Using $$ 1+\tan x = \frac{\sin x + \cos x}{\cos x} = \frac{\sqrt{2} \cos (45^{\circ} - x)}{\cos x}, $$ the product can be written as: $$ \prod_{x=1}^{45}(1+\tan x^\circ) = 2^{45/2} \prod_{x=1}^{45} \frac{\cos (45 - x)^{\circ}}{\cos x^{\circ}} \stackrel{(1)}{=} 2^{45/2} \cdot \frac{\prod\limits_{x=0}^{44} \cos x^{\circ}}{\prod\limits_{x=1}^{45} \cos x^{\circ}} \stackrel{(2)}{=} 2^{45/2} \cdot \frac{\cos 0}{\cos 45^{\circ}} = 2^{23}, $$ where we

1. reindexed the product in the numerator, and
2. cancelled the common factors.

Another approach. If $x+y = 45^{\circ}$, then $$ 1 = \tan(x+y) = \frac{\tan x + \tan y}{1 - \tan x \tan y}, $$ which rearranges to $$ \tan x \tan y + \tan x + \tan y = 1 \quad \implies \quad (1+\tan x)(1+\tan y) = 2. $$ Now plug in $x = 0^{\circ}, 1^{\circ}, 2^{\circ}, \ldots, 45^{\circ}$, so that $y$ takes the same values but in the opposite order. Multiplying all these equations, we get $$ \left[ \prod_{x=0}^{45} (1+\tan x^\circ) \right]^2 = 2^{46}. $$ Taking square-roots and noting that $1+\tan 0^\circ = 1$, we get the answer.

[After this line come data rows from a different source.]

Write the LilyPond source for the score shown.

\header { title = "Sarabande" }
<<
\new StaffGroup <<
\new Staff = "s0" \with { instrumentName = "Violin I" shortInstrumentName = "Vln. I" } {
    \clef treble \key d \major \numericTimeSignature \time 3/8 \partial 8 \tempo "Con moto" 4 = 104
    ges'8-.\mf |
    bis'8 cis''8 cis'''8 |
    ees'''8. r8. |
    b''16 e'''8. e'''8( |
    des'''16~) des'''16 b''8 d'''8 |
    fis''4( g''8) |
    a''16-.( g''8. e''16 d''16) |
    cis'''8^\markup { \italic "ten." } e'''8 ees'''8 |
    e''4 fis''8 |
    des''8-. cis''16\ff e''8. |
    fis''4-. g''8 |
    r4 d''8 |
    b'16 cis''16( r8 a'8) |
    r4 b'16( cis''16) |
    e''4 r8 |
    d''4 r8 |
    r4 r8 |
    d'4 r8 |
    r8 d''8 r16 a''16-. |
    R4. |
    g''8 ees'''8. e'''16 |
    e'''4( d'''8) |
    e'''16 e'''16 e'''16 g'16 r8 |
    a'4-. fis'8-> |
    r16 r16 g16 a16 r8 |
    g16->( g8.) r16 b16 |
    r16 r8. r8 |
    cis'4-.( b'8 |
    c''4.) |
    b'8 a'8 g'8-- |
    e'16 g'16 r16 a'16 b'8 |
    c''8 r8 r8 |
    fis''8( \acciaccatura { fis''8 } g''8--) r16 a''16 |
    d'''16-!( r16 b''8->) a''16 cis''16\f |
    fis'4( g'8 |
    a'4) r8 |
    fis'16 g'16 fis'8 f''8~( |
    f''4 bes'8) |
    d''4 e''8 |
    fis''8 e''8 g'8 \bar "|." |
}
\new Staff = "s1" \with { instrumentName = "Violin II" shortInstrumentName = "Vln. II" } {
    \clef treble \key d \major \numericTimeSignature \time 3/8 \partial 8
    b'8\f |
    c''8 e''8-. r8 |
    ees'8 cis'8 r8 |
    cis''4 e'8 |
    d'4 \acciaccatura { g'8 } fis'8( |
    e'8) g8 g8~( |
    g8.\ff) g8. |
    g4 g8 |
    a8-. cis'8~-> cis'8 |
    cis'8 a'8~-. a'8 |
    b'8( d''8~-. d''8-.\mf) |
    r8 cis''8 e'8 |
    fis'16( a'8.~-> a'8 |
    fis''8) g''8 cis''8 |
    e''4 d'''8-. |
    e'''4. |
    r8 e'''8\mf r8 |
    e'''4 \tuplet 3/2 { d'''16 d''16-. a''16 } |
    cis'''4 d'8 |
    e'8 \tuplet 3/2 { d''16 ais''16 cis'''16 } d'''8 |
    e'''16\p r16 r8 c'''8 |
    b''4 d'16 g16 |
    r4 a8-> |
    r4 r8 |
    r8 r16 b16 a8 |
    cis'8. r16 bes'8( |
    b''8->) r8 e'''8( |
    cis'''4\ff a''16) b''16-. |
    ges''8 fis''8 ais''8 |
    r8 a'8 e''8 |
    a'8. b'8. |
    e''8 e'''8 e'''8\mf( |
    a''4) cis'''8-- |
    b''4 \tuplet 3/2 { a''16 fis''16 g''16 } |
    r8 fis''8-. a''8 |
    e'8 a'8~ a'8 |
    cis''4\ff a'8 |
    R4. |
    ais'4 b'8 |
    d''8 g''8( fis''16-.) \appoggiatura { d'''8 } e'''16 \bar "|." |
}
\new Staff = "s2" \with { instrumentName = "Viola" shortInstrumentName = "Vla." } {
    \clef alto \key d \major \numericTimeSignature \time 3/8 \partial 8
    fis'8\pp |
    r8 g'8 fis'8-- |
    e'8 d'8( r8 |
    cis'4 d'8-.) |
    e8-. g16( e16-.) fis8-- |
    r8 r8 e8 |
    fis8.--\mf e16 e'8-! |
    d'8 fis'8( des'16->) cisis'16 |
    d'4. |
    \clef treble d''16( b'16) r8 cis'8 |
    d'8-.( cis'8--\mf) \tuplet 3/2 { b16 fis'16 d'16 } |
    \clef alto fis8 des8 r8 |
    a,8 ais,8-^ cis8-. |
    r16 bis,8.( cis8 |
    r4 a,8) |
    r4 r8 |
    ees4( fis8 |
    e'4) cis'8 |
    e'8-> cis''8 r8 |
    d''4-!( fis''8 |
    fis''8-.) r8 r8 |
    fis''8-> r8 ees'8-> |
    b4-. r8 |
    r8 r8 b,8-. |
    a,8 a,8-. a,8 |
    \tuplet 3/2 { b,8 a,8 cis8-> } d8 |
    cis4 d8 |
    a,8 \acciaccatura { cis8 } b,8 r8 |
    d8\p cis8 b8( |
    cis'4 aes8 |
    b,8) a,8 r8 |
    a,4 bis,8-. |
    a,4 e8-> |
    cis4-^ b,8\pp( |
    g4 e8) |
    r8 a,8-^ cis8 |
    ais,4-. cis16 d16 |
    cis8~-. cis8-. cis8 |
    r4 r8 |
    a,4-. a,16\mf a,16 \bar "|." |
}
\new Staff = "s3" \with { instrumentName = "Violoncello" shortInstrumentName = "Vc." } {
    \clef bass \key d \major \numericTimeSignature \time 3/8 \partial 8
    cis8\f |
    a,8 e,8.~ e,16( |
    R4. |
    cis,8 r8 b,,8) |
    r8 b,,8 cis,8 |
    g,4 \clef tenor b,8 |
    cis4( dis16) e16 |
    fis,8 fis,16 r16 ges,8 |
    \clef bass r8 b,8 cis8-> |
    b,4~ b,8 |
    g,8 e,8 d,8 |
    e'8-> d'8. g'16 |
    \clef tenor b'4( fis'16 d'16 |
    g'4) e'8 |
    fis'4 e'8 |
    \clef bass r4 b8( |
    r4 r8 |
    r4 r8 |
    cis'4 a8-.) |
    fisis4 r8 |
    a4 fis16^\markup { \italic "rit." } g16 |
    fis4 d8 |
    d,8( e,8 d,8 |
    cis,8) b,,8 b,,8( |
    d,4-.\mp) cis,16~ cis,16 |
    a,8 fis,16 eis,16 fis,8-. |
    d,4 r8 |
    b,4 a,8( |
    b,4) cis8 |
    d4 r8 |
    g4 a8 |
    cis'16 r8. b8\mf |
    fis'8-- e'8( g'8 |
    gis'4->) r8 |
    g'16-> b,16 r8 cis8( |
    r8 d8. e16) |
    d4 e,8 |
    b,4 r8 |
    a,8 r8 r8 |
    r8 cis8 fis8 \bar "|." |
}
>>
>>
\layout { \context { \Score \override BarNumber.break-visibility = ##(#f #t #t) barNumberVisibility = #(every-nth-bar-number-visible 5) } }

Using this, $$(\cot A + \tan y)(\cot A+ \tan(A-y))=\csc^2A \text{ if } A\ne m\pi\text{ where }m\text{ is any integer}$$

Putting $A=45^\circ, (1 + \tan y)(1+ \tan(45^\circ-y))=\csc^245^\circ=2$

Now, putting $y=1^\circ,2^\circ,3^\circ,\cdots,\lfloor\frac{45}2\rfloor^\circ=22^\circ$ and multiplying them we get, $$\prod_{1\le r\le 22}(1+\tan r^\circ)(1+\tan(45-r)^\circ)=2^{22}$$

$$\implies \prod_{1\le r\le 44}(1+\tan r^\circ)=2^{22}$$

The unpaired $1+\tan45^\circ=1+1=2$